231 Pa. 68 | Pa. | 1911
Opinion by
This is an action of assumpsit for money had and received by the defendants for the use of the plaintiff, and the right to recover depends on whether the plaintiff released his “equity” in the five houses created by the agreement entered into between him and Bihlmaier in June, 1906. The question was submitted to the jury and there was a finding in favor of the plaintiff and a verdict for the amount of his claim less certain carrying charges. The court, however, entered judgment for defendants non obstante veredicto under the act of 1905 on the ground that certain language in the letter of November 26, 1907, of Mr. Brooks, the treasurer of the trust company, to plaintiff’s counsel “was a distinct offer that was accepted by Dougherty doing the work and taking the money. This acceptance is fatal to his present claim.” The plaintiff has appealed, and assigns for error the action of the court in entering judgment for the defendants.
We cannot agree with the learned court’s conclusion in holding that the letters constituted the contract between the plaintiff and the defendants. We think the agreement was partly in writing and partly in parol, and that all the evidence should have been submitted to the jury to determine the contract between the parties. This having been done and the jury having found in favor of the plaintiff, judgment should have been entered on the verdict.
It is equally clear that Mr. Wood, in his letter of December 11,1907, the third of the series, did not agree to accept the counterproposal contained in Mr. Brooks’s letter by which, it is claimed, that Dougherty released or waived his equity in the five houses. On the contrary, the letter .distinctly rejects the proposition and declares that Dougherty will assert his “equity” against Bihlmaier, the trust company and Sutton, the surety. It says: “Notwithstanding the terms of your letter of November 26th, I desire to state, that Mr. Dougherty will use all legal means in his power to secure for himself his full rights against Mr. Bihlmaier, the Tradesmen’s Trust Company and Mr. Sutton, the surety. I further desire to state, that, upon behalf of Mr. Dougherty, we will endeavor to hold the Tradesmen’s Trust Company to. a strict accountability in the matter of the disposition of the houses, and I would suggest that they shall not be sold for any sum which will not net an amount sufficient to pay, inter alia, my client.”
The proposition contained in the Brooks letter that Dougherty should complete the work is referred to by Mr.
It will be observed that the letters themselves do not show any express release or renunciation of the “equity” held by Dougherty in the five houses secured by his contract with Bihlmaier. Mr. Wood’s first letter, by its request for subrogation, clearly shows that Dougherty claimed something beyond the $2,900. Conceding that the effect of the last paragraph in Mr. Brooks’s letter of November 26 would be to waive Dougherty’s “equity” in the houses, as held by the learned court below, there was no acceptance of that proposition by the plaintiff, either in writing or by parol. The letter of December 11 expressly negatives any thought on the part of Dougherty of renouncing his right to this “equity” in the houses.
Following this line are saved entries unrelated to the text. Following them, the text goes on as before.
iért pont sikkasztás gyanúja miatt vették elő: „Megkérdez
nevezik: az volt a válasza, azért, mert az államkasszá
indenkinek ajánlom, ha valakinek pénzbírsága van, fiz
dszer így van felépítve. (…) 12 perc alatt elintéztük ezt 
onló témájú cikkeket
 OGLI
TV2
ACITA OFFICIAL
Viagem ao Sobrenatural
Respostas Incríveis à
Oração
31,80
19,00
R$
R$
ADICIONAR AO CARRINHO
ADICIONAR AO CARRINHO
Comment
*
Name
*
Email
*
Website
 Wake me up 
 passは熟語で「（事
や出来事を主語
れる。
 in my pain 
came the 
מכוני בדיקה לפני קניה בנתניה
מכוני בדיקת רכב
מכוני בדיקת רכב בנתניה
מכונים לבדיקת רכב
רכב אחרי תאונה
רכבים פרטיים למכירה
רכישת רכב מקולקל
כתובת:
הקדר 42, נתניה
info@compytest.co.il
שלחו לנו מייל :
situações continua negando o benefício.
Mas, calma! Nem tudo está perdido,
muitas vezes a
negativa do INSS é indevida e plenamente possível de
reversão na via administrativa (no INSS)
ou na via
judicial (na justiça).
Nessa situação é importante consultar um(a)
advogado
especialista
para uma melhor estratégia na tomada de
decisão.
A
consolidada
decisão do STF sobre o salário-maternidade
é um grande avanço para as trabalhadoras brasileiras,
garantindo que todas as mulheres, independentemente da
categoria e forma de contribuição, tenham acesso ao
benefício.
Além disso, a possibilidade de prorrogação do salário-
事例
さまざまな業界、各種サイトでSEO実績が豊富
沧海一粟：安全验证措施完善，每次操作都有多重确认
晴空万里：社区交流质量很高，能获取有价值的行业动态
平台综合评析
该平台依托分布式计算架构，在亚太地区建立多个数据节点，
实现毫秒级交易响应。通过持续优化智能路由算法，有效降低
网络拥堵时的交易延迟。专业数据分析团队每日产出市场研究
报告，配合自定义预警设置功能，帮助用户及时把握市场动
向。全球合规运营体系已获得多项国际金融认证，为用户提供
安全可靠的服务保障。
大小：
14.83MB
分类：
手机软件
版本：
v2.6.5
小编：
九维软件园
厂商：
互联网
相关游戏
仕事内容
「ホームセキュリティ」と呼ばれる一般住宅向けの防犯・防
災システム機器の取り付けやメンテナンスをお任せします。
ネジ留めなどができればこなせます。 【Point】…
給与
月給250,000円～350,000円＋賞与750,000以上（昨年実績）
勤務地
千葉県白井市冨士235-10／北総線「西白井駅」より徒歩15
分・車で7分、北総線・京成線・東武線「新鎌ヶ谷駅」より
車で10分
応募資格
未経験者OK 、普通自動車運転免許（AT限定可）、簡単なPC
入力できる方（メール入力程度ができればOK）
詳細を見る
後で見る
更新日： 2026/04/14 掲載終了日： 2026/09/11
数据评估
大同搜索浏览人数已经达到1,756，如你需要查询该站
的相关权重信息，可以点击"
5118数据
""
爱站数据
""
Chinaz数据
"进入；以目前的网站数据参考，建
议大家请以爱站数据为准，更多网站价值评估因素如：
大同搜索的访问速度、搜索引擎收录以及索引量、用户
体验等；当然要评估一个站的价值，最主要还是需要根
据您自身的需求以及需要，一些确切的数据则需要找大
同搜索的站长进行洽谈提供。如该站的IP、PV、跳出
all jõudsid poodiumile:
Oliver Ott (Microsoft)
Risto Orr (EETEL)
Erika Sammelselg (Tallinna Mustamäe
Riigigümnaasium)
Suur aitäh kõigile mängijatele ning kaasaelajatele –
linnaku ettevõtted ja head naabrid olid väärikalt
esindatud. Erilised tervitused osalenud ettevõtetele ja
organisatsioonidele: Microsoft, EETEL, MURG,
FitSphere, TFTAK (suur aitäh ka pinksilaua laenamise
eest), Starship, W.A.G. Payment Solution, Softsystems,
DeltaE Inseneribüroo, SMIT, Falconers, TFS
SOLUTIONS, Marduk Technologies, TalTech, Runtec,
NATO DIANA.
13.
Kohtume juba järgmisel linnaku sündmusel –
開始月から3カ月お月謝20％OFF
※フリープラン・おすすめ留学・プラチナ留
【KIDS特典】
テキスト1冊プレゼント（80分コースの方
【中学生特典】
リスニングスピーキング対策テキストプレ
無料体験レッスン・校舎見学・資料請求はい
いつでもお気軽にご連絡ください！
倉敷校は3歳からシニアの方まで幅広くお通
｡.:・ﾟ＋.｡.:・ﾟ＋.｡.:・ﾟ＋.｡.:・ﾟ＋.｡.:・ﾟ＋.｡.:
The parol testimony was ample to justify the jury in finding, as they did, that Dougherty did not waive or intend to waive his claim or lien on the five houses, and that the contract, as disclosed by the letters and the parol testimony, was simply that Dougherty should complete the plumbing work for $2,900 to be paid to him by the trust company as the work progressed. When the circumstances of the case, existing at the time of Bihlmaier’s failure, are considered, it is unreasonable to suppose that Dougherty agreed to waive his claim on the five houses. He had at that time done work on which there were due and unpaid $1,150, and work of the value of $1,900 was yet to be done to complete the contract, or $3,050 in all, beside the $2,600. If the contention of the defendants be correct, he agreed in consideration of the payment of $2,900 to do the balance of the work and also release his claim for $2,600. Such a proposition would certainly not present itself very favorably to the judgment of a practical business man. The trust company was obligated to complete the buildings, and Dougherty was required by his bond to complete the plumbing in accordance with his contract. Each party, therefore, was required to complete his contract. There is no apparent reason why
If it be contended that Mr. Brooks’s offer in his letter of November 26, 1907, was accepted by the conduct or acts of the plaintiff, it would still be a question for the jury whether such conduct or acts amounted to an acceptance. The contract would have to be ascertained from the letters and the acts of the parties, and in such case the question is for the jury and not for the court: McClure v. Times Publishing Co., 169 Pa. 213.
We think it was error for the learned court below to enter judgment for the defendants notwithstanding the verdict, and, therefore, the judgment is reversed, and the court below is directed to enter judgment on the verdict for the plaintiff and against the defendants.